HaveBlue From United States of America, joined Jan 2004, 2069 posts, RR: 1 Reply 1, posted (2 years 8 months 3 weeks 3 hours ago) and read 3852 times:
I know others will answer your question a lot better, but here's just one example of a difference. The wheeled helo can taxi better. One flight I did with my dad in the Huey he was flying, he was asked to come to a pretty confined area to get to the avionics hangar we were going to. Lots of light aircraft around, and he was very, very heavy so he didn't want to load up the rotors by hover taxiing. So he taxied with the skids dragging a bit, enough to move easily but not having to fully load the rotors which may have flipped or damaged nearby fixed wings. Makes a helluva lot of noise too. And I would just guess that would be more important when you get to some of the larger helo's that are wheeled such as the Sea Stallions, Sea Kings and Chinooks not to mention the huge Russian beasts (Mi-6/26).

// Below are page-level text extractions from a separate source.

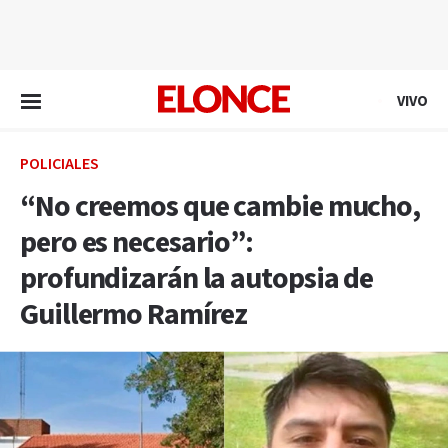
EN VIVO
VIVO
POLICIALES
“No creemos que cambie mucho,
pero es necesario”:
profundizarán la autopsia de
Guillermo Ramírez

KELPkid From United States of America, joined Nov 2005, 5936 posts, RR: 4 Reply 3, posted (2 years 8 months 2 weeks 6 days 11 hours ago) and read 3696 times:
Quoting HaveBlue (Reply 1): One flight I did with my dad in the Huey he was flying, he was asked to come to a pretty confined area to get to the avionics hangar we were going to.
Must not have had a dolly he could land on That's how larger helicopters are usually ground-handled in confined spaces...some lighter helicopters also have small wheels that can be attached for ground handling (once they are on terra firma). The 141 school/135 charter operator I got my instrument at also handled the Jet Rangers/Long Rangers for all of the local TV and radio stations. They would hover them onto dollies when they were done flying for the day, and the lineboys would then cart the helicopters into the hangar for the night.